Old cyber threats are now new threats all over again
Today I gave a speech about cyber security at the National Press Club and made the point that Australia and its people are now under cyber attack all the time.
The IAC plays a vital role in keeping Australians safe online. Today we released our first annual report to the Federal Government (PDF 2.2MB) on what more we need to do to continue to shore up our security as a country, as businesses and as individuals at home.
Every minute of every day there are malicious actors looking to beat Australia’s cyber defences. Concerningly, the sophistication of these attacks continues to improve. In my speech I called out the major threats that are facing Australians, including rapid growth of ransomware and business email compromise, ‘cybercrime-as-a-service’ whereby criminals with limited technological skills can now buy and use bespoke ransomware and increasing targeting of supply chains.
All supply chains are important but perhaps none more so currently than the COVID vaccine supply chain. Telstra has been working with Government to monitor Australia’s vaccine supply chains for threats, a crucial precaution given the criticality of our vaccine program.
You may also have heard about the increase of ransomware bringing big businesses to their knees, and stories about data breaches that see your personal information sold on the dark web. As hackers branch out and recruit more would-be criminals to their cause with cybercrime-as-a-service products, we can only expect to see these incidents increase.
Recovering from one of these attacks isn’t cheap: experts estimate the average total cost of recovery for businesses has grown to more than $2 million an attack. The good news is there are things you can do to help protect yourself, but they need to be done before an attack to be effective.
One classic hacking technique, known as “business email compromise”, is worth calling out because it is no longer exclusively targeting businesses and everyone at home who makes online payments could now be at risk.
In simple terms, this type of attack sees a criminal break into your email and pretend to be a trusted contact, either to gain access to sensitive data or to steal money by tricking you into paying into a bank account controlled by the criminal.
Two scam victims recently reported having their emails intercepted while buying new Tesla cars, for example.

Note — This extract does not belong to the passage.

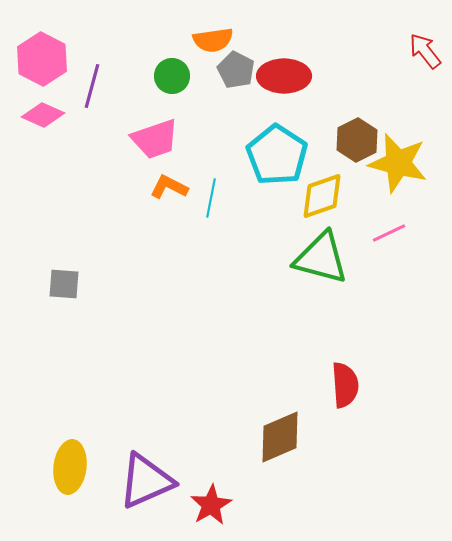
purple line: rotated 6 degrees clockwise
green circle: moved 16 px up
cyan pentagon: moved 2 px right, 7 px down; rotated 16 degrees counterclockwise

They were sent bogus invoices claiming to be from Tesla, but the account numbers had been changed by hackers to accounts they controlled. Tens of thousands of dollars lost!
Email compromise attacks are a growing threat. In the 2019-20 financial year, the Australian Cyber Security Centre recorded more than 4,200 scams of this type, resulting in a loss of $142 million. It is thought that number is vastly underreported too, as many don’t feel comfortable reporting such losses. And now everyday Australians are also being targeted as scammers have become more brazen during the pandemic.
Cyber-criminals are not only becoming more sophisticated, but are also better organised. They monitor email traffic to learn about their targets and determine the most lucrative time to launch a scam. This not only increases the likelihood of success but also increases their overall financial gain.
And now that many of us are working from home due to the pandemic, we cannot afford to take our collective eyes off the ball when it comes to security in our personal or professional lives.
How to protect yourself from email compromise
- Recognise that nobody is too small to be scammed, hacked or attacked by malicious actors.
- Do the basics. Use a Password Manager to reduce the number of times you reuse the same passwords, and enable a multifactor authentication system on all of your accounts.
- Know who you’re paying. To reduce the ongoing risk of falling victim to these sorts of email compromise scams where invoices are switched, it is important to know exactly who you are paying and why, and double checking the payment details are correct before you pay.
- Make sure you keep an updated offline back-up of your data records.
If you are a small business owner looking to shore up your defences, you should check out the Federal Government’s Small Business Security Guide, which helps you protect your small business from the most common cyber security incidents.
The Federal Government has extra cyber resources too, including a dedicated cyber hub.
There are also services like IDCARE, which actively help you restore your identify if you have been scammed.
How we are combatting cybercrime
All of this brings into very sharp focus the critical importance of the 2020 Australian Government Cyber Security Strategy. The Federal Government deserves credit for the leadership it has shown on cyber security, including through the development of Australia’s 2020 Cyber Security Strategy, including the announcement of $1.67 billion for a range of initiatives in the recent Federal Budget.
Meanwhile, Telstra is implementing our own safety measures to improve the security of our customers, and we would encourage other telcos to do the same.
Measures like automated blocking of 13 million scam calls per month to ensure they never reach our customers, and advanced verification of SMS messages from agencies like Services Australia to ensure hackers cannot dupe recipients.
Protecting ourselves, our families, our businesses and our country depends on Australia’s cyber defences being strong, adaptive and built around a strategic framework that is coordinated, integrated and capable.
The IAC that I chair with other cyber industry leaders looks forward to continuing to work with the Australian Government to build Australia’s cyber defences and play a key role in bringing many of the initiatives emanating from this work to life.
They could not arrive at a more important time.